On December 30, 2006, Saddam Hussein was executed in Iraq, after being sentenced to death by hanging for crimes against humanity. Just over one week later, on January 9, 2007, Steve Jobs was played on stage to the tune of James Brown's “I Feel Good,” and proceeded to unveil the iPhone as part of his keynote address at Macworld in San Francisco. Though both men were on public display for quite different purposes, and on quite different stages, they were inevitably bound together by certain cultural logics of new media.

On my most recent visit to Google Video, a 2:36 minute clip of Saddam Hussein's execution had been viewed 15,605,630 times and had received a rating of 4 out of 5 stars (ranking it “above average”). But this clip is just one of many catalogued by Google Video, each of which has a unique title. While most of the entries feature the same video, recorded by a witness to the execution using a cell phone, others take some liberties with the footage, including a 4 minute piece titled “Swinging Saddam Execution Video,” described as a “groovy” video “starring GeGe the Go Go girl and her new dance the 'Saddam Swing'!” Another, titled “Hanging Saddam” features a 1:38 minute still image montage, a chronology framed by traditional wipe, dissolve, and Ken Burns effects, shaped into essayistic form by intertitles, and underscored by Green Day's “Good Riddance (Time of Your Life).”

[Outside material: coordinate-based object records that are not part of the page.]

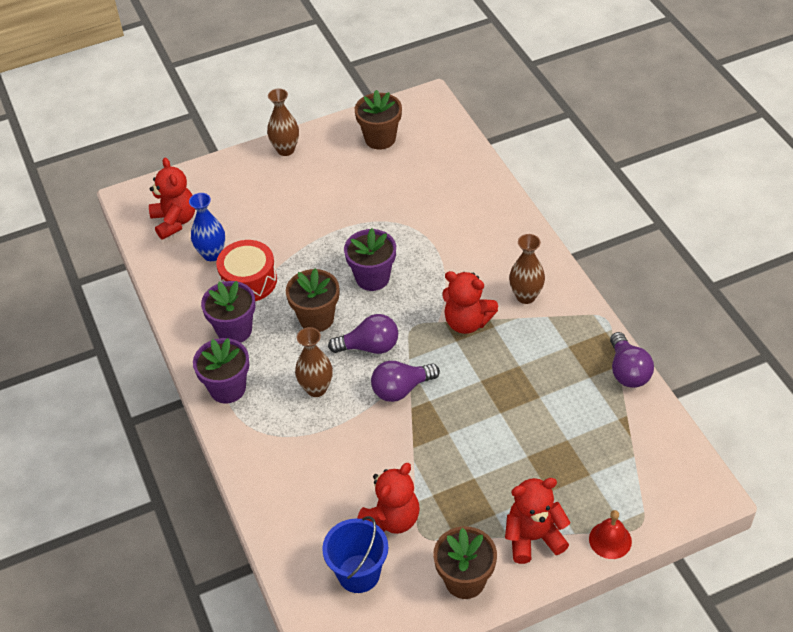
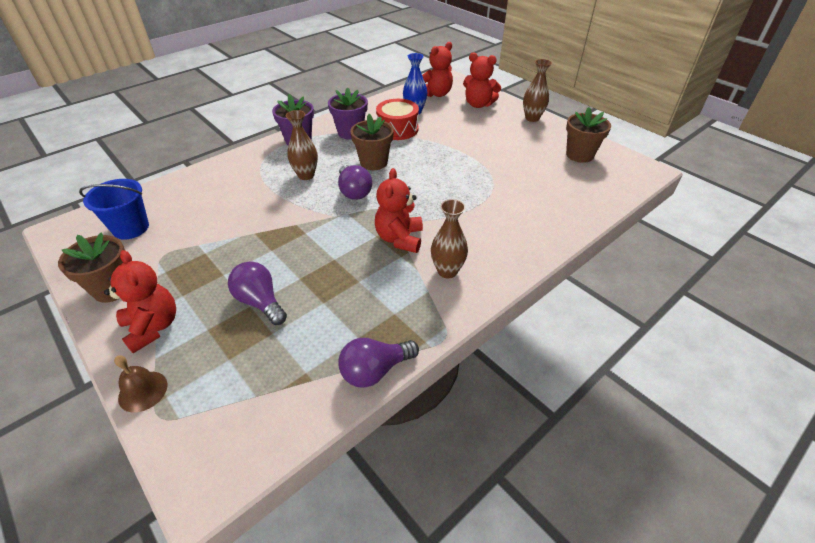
camera: 70 degrees right, 5 degrees down
(372, 278) = (426, 179): purple flower pot -> none
(392, 519) = (181, 235): red teddy bear -> red teddy bear (478, 104)
(401, 389) = (314, 215): purple light bulb -> purple light bulb (260, 302)
(610, 540) = (143, 391): red bell -> brown bell

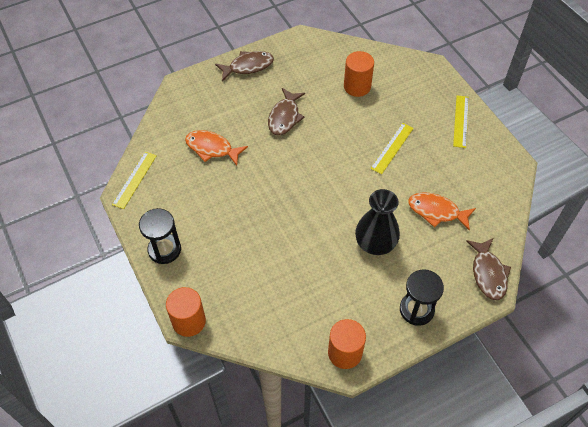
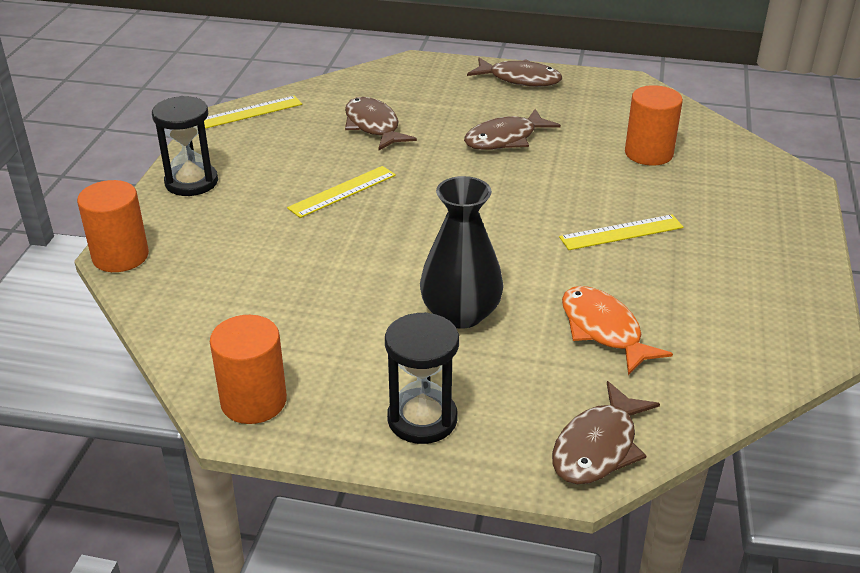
camera: 40 degrees right, 20 degrees down
(212, 148) = (373, 126): orange fish -> brown fish
(461, 121) = (776, 255): yellow ruler -> yellow ruler (342, 191)

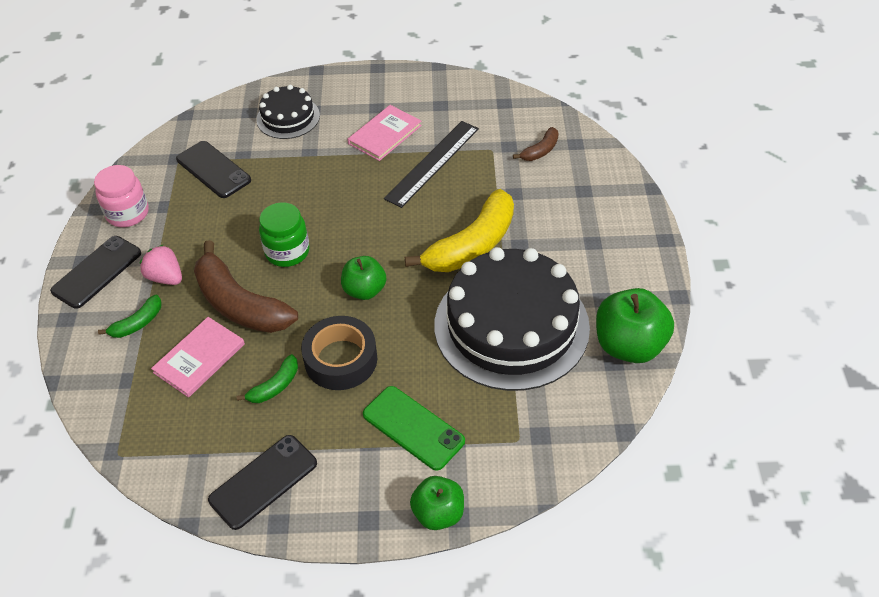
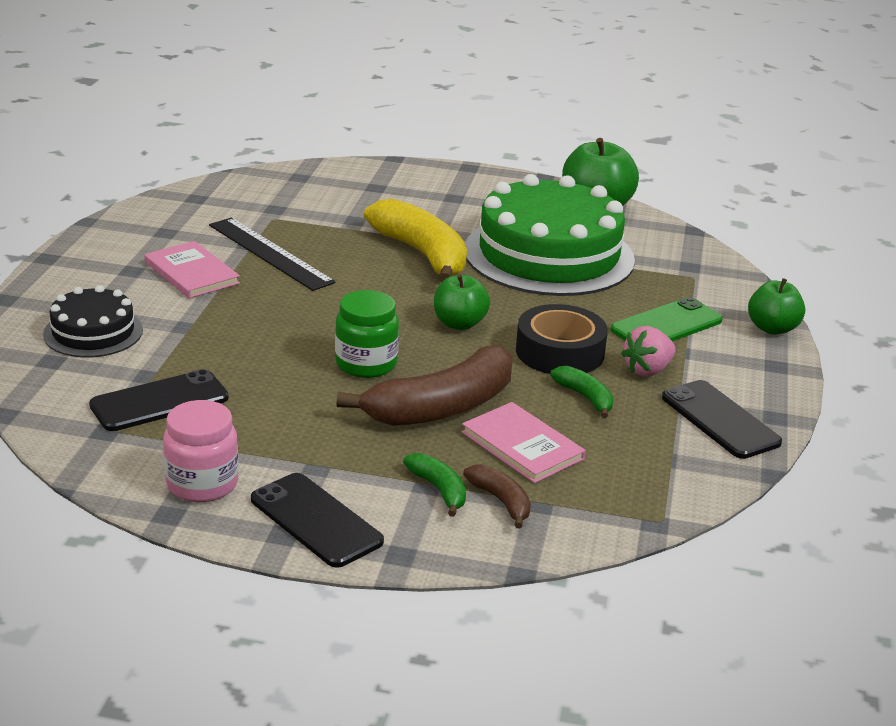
camera: 80 degrees left, 20 degrees down
(166, 277) = (361, 460): pink strawberry -> pink strawberry (647, 370)
(511, 326) = (549, 255): black cake -> green cake
(540, 151) = (297, 195): brown banana -> brown banana (501, 501)

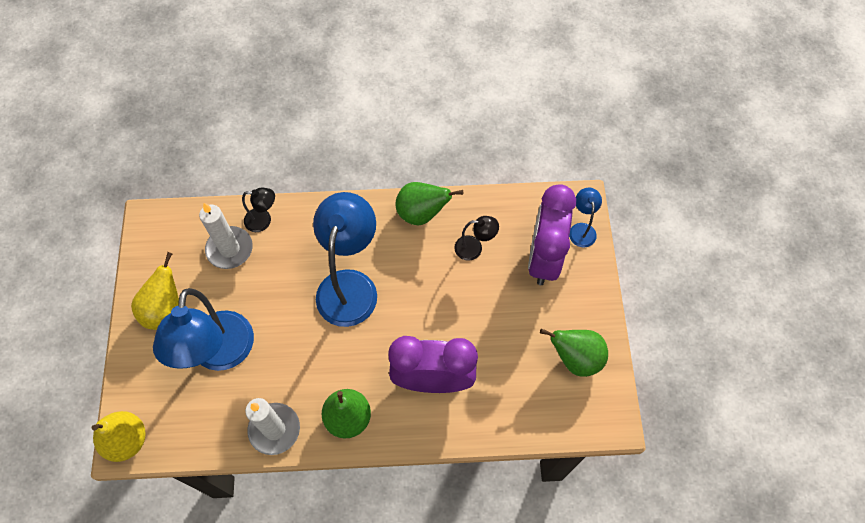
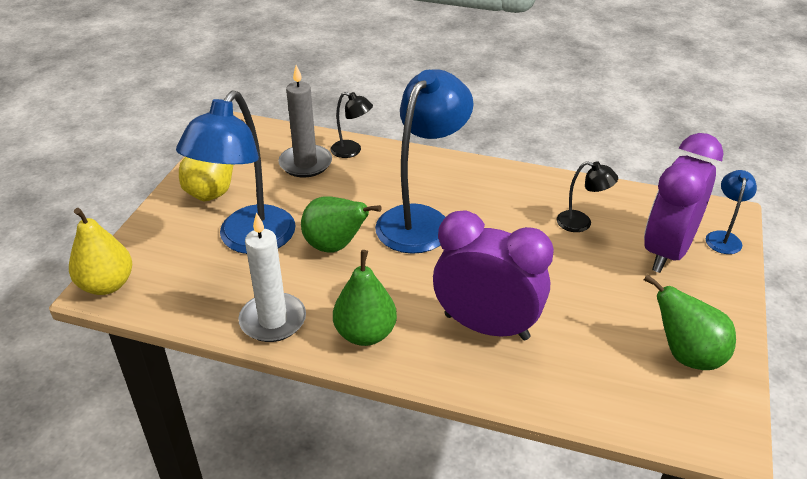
camera: 20 degrees right, 25 degrees down
(230, 249) = (305, 163): white candle -> grey candle
(422, 213) = (528, 182): green pear -> green pear (335, 246)

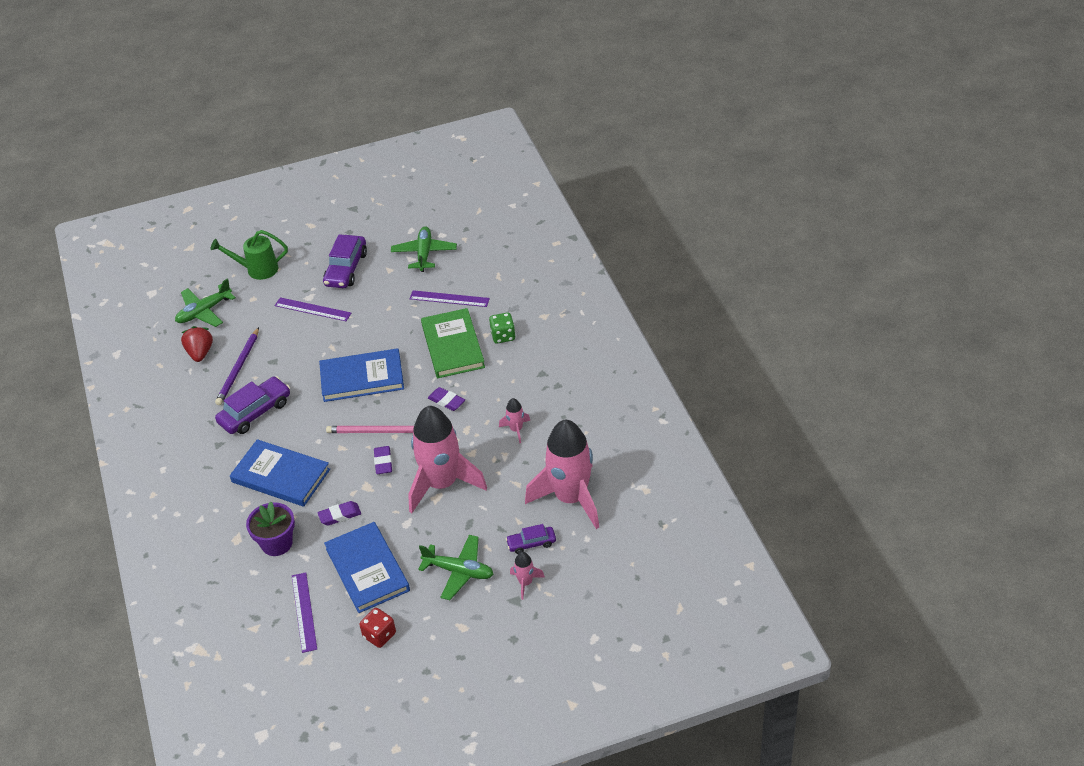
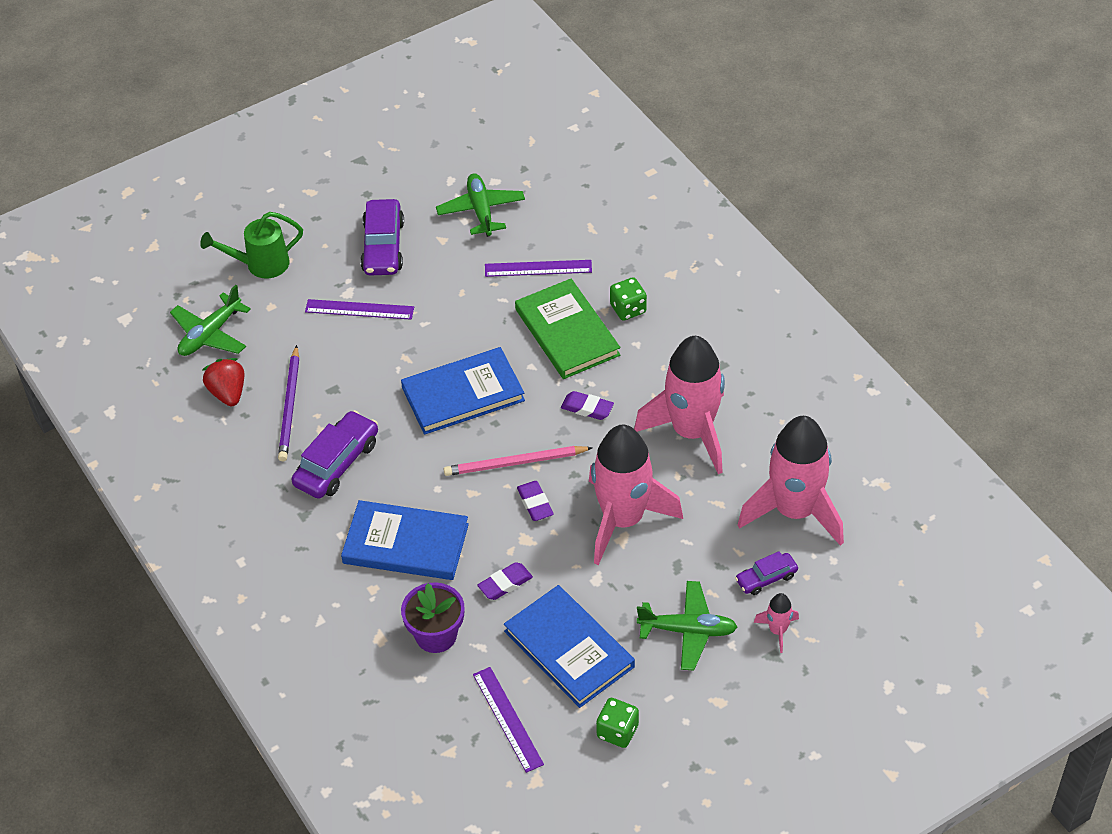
camera: 15 degrees left, 5 degrees up
(379, 635) = (617, 731): red dice -> green dice
(516, 430) = (692, 432): pink rocket -> pink rocket, size x2.41

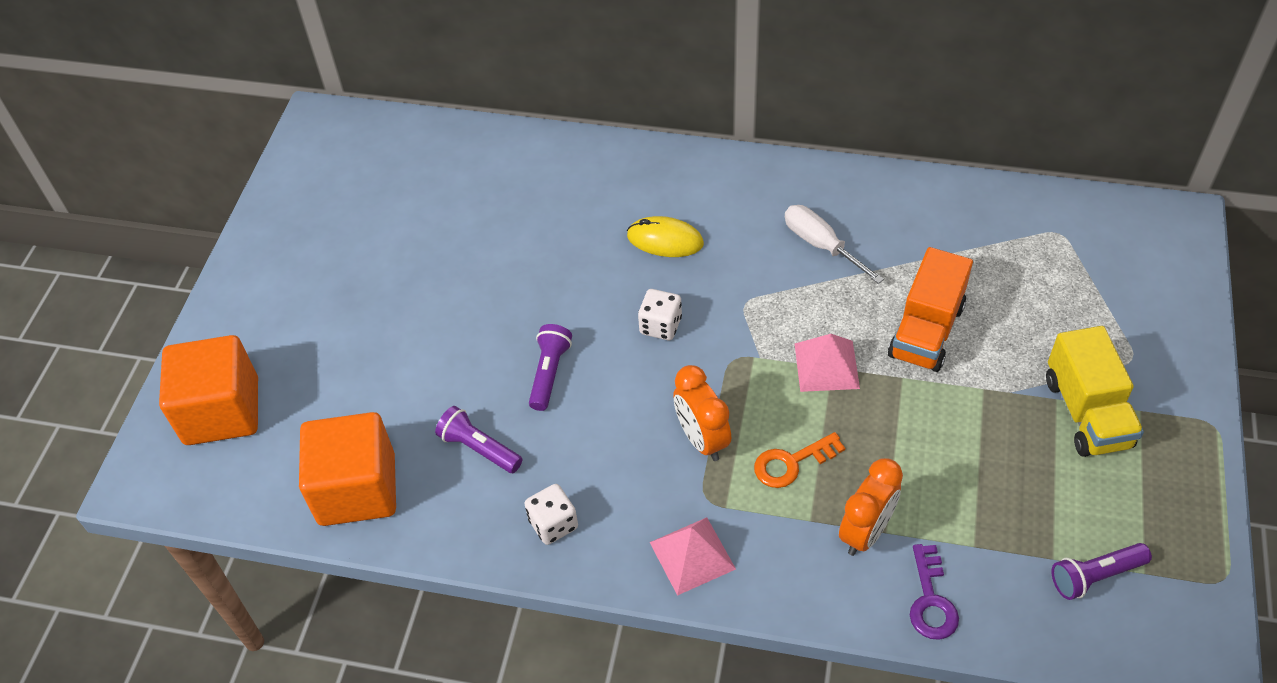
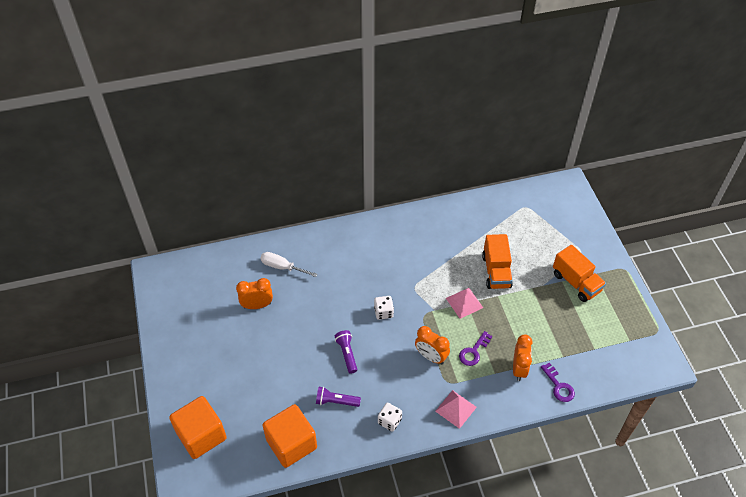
camera: 30 degrees left, 0 degrees up
(446, 233) = (257, 305): none -> orange clock
(665, 240) = (362, 271): yellow mouse -> none
(792, 463) = (473, 351): orange key -> purple key
(821, 245) = (432, 248): white screwdriver -> white screwdriver (282, 267)
(1087, 412) = (576, 282): yellow truck -> orange truck
(1095, 576) = (613, 349): purple flashlight -> none

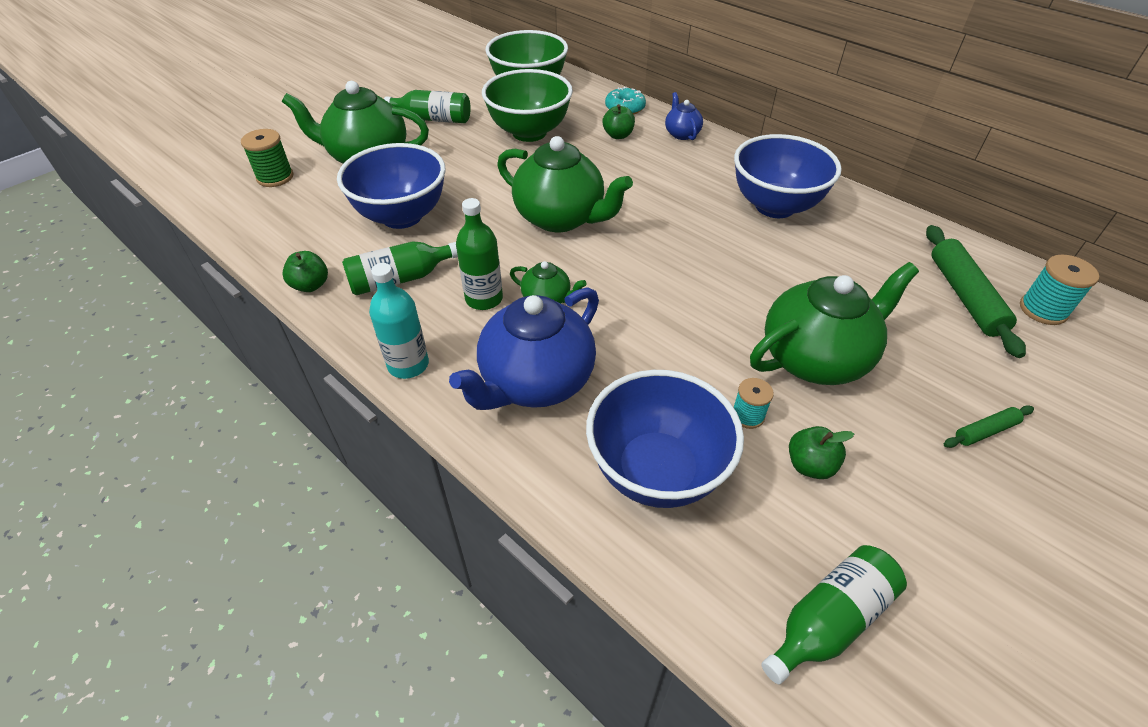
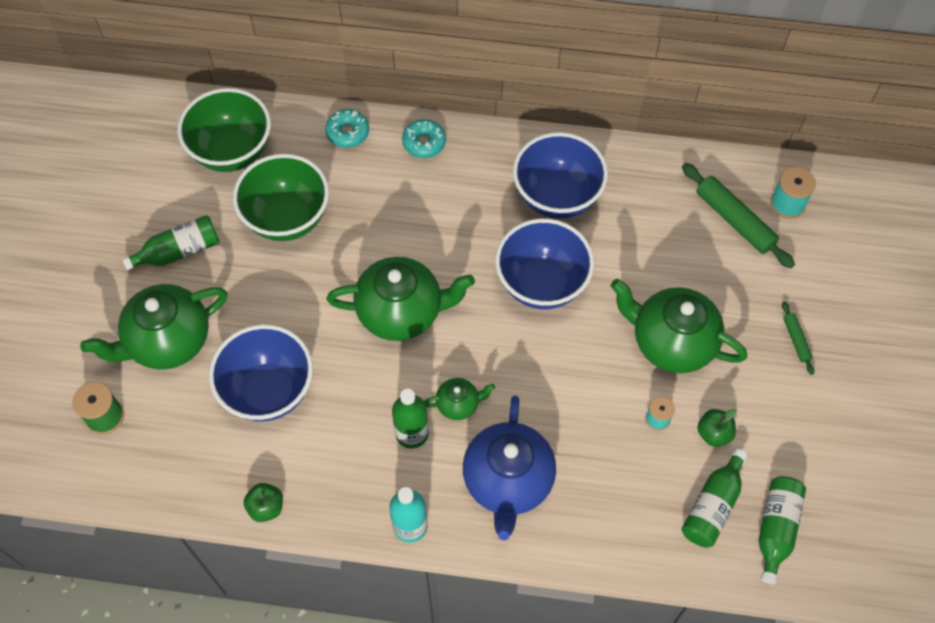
camera: 35 degrees left, 15 degrees up
(400, 279) = (331, 456): green bottle -> green bottle (712, 506)
(618, 135) = (370, 177): green apple -> none
(657, 471) = (631, 498): blue bowl -> blue bowl (541, 284)
(681, 134) = (424, 143): blue teapot -> turquoise donut
(816, 358) = (671, 342): green teapot -> green teapot turned 90 degrees counterclockwise
(985, 431) = (796, 340): green rolling pin -> green rolling pin turned 45 degrees counterclockwise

Apple's inroads into the telecommunications business with its latest device, which Jobs proudly points out is not just a mobile phone, but also a widescreen iPod and an Internet communicator, is certainly part of a larger industrial history of cellular technology, and like the developments that precede it, the result of a persistent engagement with an evolving and inherently ideologically-charged visual interface. The architecture of the mobile phone platform is, after all, a language, and the latest revolution in user interfaces marks the degree to which hardware and software are conceptualized in tandem. In his discussion of cultural transcoding, Lev Manovich suggests that the computer layer and the cultural layer push against and shape each other, to the extent that the general computerization of culture in the digital age gradually substitutes existing cultural categories and concepts with new ones that derive from the computer's ontology.[i] A recent Apple press release suggests that the iPhone “completely redefines what you can do on a mobile phone,” suggesting that Apple has thought through what consumers should do with their mobile phones and has a few ideas about what consumers will actually do with their mobile phones, but according to an on-demand delivery logic of production, purposefully leaves open other possibilities.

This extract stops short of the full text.